▸ JOB ITEM:
Provide the count of lines below where "hisse" occurs, with no other output.
=== DATA ===
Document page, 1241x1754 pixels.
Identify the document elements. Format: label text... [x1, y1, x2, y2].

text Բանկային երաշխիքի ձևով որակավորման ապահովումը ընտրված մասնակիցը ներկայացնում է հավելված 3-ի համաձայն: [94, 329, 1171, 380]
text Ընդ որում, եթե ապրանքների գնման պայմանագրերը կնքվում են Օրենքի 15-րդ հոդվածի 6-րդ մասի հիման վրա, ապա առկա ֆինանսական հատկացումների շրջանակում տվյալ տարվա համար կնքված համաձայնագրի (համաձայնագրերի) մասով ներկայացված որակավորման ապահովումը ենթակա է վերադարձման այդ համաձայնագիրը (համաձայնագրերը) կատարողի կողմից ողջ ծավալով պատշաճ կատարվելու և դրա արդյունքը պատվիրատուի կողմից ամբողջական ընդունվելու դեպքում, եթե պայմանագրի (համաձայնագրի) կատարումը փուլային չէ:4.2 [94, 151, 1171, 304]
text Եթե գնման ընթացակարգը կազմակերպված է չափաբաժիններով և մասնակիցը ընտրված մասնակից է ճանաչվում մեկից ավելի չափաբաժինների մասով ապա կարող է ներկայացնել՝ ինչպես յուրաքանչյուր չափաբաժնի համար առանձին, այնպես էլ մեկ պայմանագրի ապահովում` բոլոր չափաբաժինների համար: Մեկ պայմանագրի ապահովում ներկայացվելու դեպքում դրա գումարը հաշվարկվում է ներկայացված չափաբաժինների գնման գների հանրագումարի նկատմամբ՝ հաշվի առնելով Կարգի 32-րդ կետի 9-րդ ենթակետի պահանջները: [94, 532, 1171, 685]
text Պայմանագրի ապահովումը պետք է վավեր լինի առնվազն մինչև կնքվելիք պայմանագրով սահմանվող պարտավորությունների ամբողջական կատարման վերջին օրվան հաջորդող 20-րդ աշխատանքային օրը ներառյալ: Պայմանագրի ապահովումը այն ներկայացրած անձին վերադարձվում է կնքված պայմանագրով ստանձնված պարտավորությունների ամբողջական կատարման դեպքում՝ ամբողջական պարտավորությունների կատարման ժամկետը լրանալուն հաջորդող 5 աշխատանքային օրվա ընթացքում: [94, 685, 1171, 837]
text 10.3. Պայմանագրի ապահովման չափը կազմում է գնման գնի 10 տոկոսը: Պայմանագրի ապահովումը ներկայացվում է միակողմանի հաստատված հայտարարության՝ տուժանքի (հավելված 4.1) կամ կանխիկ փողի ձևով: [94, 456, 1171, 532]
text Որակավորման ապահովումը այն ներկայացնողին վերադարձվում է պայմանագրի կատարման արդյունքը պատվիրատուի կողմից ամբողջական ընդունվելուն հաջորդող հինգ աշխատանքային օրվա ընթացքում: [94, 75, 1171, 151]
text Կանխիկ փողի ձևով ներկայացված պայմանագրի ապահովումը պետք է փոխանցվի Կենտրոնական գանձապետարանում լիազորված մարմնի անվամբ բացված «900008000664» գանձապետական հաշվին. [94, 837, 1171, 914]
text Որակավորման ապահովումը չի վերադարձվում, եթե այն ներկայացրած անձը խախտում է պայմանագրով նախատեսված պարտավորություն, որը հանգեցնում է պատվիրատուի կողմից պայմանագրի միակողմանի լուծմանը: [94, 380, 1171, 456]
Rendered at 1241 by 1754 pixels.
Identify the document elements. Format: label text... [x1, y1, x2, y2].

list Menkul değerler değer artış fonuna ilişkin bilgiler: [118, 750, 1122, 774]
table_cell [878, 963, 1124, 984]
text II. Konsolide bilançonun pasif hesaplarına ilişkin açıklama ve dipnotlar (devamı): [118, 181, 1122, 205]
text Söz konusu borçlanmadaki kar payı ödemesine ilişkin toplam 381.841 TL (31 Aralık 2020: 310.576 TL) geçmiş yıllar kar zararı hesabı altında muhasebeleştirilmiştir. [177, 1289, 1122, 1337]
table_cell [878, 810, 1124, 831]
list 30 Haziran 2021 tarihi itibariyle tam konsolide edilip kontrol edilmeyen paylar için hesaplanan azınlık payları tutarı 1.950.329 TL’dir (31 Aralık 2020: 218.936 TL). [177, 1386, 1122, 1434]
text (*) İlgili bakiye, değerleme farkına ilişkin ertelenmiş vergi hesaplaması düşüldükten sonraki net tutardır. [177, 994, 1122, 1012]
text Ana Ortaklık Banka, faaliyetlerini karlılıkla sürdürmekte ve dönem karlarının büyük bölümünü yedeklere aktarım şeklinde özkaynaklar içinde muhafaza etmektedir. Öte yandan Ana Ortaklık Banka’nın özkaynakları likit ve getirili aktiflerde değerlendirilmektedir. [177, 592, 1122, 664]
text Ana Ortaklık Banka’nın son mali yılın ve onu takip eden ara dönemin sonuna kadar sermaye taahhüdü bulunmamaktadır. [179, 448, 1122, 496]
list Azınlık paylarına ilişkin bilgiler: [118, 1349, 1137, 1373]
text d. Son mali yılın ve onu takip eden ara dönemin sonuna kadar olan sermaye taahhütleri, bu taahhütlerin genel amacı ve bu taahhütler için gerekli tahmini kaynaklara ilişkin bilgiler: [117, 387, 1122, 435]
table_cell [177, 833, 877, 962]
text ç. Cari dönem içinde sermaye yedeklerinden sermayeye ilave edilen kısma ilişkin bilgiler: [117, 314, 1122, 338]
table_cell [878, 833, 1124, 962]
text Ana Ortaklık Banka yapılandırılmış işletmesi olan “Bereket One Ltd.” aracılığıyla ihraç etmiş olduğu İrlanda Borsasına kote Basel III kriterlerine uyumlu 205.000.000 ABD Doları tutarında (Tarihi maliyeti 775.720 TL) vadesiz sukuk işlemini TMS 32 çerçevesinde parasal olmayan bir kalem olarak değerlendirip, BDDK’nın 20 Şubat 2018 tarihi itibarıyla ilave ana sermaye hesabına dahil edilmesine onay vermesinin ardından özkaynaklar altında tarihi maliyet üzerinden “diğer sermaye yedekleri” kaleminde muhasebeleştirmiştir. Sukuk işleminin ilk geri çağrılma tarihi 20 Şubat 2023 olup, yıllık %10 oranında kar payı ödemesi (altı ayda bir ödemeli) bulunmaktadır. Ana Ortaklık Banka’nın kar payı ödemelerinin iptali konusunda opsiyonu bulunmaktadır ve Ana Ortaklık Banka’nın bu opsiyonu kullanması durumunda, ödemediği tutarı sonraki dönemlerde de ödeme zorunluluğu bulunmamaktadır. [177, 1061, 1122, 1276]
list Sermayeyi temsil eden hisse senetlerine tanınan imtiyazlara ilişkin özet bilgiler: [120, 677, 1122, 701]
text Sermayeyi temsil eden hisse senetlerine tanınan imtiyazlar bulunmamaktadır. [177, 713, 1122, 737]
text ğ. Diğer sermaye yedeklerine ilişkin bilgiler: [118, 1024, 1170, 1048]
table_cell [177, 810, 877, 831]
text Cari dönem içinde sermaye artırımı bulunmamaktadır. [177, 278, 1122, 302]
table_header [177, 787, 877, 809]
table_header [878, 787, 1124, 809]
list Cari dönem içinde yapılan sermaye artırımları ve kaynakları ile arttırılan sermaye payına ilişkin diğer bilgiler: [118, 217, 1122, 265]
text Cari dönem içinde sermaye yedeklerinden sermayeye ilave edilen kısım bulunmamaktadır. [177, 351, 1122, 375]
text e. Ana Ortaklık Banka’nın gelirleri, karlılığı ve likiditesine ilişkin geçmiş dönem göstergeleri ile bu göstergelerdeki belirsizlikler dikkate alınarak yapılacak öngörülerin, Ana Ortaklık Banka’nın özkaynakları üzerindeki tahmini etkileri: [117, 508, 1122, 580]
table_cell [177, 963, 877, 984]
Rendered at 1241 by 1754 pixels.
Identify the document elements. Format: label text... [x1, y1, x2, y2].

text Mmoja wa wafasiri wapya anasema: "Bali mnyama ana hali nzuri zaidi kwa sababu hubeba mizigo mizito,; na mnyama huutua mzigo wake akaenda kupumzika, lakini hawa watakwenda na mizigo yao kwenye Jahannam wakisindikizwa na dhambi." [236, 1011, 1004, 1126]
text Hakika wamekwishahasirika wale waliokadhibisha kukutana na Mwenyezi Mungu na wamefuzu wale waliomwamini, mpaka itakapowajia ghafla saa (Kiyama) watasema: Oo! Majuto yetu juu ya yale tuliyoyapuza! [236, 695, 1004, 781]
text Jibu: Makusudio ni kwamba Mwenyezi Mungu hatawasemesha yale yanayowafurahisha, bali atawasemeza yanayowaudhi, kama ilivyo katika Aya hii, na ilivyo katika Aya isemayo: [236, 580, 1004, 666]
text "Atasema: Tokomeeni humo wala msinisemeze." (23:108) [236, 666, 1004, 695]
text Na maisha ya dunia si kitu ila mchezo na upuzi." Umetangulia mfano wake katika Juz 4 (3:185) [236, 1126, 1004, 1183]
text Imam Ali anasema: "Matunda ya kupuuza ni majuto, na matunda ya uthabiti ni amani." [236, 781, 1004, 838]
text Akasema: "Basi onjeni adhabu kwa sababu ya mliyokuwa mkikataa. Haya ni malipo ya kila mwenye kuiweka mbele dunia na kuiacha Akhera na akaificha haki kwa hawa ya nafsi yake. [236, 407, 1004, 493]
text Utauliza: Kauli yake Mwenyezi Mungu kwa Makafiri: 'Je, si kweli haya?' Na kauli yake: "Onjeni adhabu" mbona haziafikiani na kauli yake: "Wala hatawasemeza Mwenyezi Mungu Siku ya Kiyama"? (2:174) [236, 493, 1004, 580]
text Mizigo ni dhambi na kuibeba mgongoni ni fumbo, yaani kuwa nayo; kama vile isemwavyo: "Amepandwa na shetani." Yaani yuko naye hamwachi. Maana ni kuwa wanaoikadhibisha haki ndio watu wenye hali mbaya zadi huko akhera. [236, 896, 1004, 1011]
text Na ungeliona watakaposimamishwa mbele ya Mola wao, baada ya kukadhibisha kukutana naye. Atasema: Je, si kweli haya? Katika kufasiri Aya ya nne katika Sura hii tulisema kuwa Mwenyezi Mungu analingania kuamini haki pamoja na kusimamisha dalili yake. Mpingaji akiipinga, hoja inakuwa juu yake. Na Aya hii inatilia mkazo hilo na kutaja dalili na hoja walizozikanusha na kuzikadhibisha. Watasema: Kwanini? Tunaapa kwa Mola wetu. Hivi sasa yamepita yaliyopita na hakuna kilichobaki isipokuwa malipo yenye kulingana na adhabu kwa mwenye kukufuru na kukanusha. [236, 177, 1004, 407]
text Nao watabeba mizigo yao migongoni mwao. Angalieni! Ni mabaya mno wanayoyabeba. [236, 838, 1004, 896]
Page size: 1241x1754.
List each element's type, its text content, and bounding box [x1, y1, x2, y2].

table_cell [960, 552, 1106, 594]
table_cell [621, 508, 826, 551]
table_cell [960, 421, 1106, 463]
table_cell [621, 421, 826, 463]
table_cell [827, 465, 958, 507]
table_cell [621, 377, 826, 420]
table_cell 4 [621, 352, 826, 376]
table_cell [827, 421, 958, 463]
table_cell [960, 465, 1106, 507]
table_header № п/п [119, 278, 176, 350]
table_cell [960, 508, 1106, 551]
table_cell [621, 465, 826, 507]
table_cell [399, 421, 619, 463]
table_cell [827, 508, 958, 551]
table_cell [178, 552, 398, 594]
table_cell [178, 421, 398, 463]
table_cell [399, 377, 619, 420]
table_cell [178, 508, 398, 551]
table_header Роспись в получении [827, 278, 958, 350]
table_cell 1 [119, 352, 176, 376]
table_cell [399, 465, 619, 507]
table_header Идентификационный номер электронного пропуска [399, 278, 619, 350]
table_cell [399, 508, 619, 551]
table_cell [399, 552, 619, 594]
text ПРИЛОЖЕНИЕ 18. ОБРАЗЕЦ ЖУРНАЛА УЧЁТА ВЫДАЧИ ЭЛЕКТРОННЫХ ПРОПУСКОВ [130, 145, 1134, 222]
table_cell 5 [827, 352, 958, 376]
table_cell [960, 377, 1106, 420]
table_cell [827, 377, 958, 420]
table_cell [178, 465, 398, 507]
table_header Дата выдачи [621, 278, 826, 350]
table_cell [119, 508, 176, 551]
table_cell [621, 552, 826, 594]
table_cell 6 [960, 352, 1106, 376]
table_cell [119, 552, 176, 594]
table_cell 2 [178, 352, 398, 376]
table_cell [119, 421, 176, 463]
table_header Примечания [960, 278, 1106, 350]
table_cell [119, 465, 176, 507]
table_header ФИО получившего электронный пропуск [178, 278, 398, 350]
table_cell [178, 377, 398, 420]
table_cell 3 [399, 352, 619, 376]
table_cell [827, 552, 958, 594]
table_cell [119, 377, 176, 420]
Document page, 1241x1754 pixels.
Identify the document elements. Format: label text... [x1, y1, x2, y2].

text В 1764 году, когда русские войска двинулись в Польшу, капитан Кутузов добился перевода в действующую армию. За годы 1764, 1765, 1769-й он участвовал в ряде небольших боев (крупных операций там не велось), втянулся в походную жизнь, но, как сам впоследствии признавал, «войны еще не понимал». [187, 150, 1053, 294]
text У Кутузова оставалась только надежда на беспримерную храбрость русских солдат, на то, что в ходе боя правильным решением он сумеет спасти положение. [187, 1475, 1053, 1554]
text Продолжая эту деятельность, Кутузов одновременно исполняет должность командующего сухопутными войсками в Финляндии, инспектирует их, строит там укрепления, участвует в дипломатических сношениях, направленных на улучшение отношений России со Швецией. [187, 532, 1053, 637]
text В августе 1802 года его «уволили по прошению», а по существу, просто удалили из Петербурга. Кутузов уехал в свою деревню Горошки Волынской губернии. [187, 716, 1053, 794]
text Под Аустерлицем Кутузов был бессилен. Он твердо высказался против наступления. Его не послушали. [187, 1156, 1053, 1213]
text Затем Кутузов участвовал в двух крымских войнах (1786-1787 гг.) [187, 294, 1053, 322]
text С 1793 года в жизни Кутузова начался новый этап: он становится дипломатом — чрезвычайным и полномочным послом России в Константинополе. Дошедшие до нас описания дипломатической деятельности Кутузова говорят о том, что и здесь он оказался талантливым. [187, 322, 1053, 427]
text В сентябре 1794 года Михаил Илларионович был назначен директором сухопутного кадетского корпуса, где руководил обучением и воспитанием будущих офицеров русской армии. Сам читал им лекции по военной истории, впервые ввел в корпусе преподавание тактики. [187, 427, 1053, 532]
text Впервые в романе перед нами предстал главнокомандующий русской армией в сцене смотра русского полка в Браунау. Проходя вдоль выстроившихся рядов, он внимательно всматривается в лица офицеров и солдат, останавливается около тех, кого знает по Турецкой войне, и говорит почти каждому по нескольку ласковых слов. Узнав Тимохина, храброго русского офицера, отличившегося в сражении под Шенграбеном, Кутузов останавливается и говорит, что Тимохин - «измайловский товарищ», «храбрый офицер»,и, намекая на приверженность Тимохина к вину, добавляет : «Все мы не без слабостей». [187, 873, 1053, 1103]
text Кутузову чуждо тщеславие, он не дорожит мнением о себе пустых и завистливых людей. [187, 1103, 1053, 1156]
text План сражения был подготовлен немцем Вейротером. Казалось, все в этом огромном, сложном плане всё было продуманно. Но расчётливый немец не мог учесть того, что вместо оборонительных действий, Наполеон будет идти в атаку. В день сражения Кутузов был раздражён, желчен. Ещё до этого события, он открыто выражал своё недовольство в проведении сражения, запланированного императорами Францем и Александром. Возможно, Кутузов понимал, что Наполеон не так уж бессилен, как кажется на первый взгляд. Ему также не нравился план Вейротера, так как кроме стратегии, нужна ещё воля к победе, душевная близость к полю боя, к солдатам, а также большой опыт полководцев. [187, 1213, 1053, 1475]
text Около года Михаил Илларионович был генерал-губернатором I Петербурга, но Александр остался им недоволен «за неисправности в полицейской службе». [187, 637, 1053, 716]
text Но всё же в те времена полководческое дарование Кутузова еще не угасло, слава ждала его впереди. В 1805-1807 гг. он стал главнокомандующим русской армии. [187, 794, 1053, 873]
===
▸ ANSWER SPACE:
2